> _DOCUMENT EXTRACT_
------

What is sport climbing? Well, once upon a time, rock climbing was just rock climbing, a pursuit of climbing crags using your wits, strength, technique and protective equipment. Then, in the late 1970s and 1980s, a new movement emerged, first in Europe and then in America, that would hammer a great split through the climbing world.
In France’s magnificent Verdon Gorge, climbers Stephane Troussier and Christian Guyomar started to fix permanent bolts into some of the more inaccessible sections of the cliffs, creating new routes that were up until then unimaginable. They would rappel (abseil) down from the top and equip the climb with permanent protection, thus creating routes that allowed them to scale the previously unscalable. The installation of bolts did away with the need for climbers to place their own protection, instead the focus was on the technical challenge of the climbing on the Verdon’s sensationally exposed walls. Sport climbing was born.

------

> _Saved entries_
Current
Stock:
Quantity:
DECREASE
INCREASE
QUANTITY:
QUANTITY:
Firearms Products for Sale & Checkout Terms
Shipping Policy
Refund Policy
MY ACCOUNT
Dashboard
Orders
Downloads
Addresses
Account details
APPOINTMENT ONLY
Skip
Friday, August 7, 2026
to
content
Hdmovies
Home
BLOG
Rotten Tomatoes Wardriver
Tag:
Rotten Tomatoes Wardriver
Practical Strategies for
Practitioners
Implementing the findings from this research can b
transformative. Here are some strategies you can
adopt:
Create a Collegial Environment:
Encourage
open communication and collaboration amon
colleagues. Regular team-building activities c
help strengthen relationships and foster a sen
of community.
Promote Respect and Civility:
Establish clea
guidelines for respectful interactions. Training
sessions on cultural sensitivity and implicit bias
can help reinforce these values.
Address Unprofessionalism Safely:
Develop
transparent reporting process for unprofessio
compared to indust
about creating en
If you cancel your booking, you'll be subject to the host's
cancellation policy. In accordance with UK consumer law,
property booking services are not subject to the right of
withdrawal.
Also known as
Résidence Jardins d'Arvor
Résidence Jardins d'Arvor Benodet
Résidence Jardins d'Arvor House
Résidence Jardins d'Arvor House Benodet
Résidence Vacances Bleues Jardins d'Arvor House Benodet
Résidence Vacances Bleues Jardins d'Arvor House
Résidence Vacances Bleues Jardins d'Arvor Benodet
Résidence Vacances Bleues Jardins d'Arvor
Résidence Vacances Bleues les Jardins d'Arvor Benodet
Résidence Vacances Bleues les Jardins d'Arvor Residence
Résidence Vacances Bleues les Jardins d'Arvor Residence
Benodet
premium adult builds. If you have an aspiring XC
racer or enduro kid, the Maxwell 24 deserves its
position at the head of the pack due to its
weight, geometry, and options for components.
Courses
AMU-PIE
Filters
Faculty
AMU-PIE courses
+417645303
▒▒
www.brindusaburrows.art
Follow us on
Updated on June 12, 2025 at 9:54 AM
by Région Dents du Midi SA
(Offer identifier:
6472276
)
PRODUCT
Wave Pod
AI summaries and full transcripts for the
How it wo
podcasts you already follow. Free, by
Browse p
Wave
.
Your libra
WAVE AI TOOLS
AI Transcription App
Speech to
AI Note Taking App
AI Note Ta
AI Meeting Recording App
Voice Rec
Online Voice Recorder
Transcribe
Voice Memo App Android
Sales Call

------

> _PROBLEM TO SOLVE_
Continue the passage on the origins of sport climbing, starting right after its final sentence. These rows were taken from a separate source.

> _RESULT_
Following on from this, similar methods were used by Alan Watts on his local Smith Rock in Oregon. Climbers in the US were now able to push the limits of what could be achieved on a rock climb, as they were able to practise difficult pitches over and over, taking multiple falls without the worry of protection popping out.
Across the globe, word was beginning to spread about this new approach to rock climbing, an approach that placed greater emphasis on technicality and technique. When top climbers started to complete difficult climbs way beyond what was then achievable by traditional methods, the sport climbing approach fast became the most desirable way to rock climb and venues sprung up all over the world. This development most recently culminated in the first ever climbing event at the Tokyo 2020 Olympic Games.
What is sport climbing and how is it different to trad climbing?
What is sport climbing? To put it simply, sport climbing is climbing that takes place on routes that are already protected by pre-installed bolts. The lead climber attaches quickdraws to the bolts as they climb, clipping the rope in as they go.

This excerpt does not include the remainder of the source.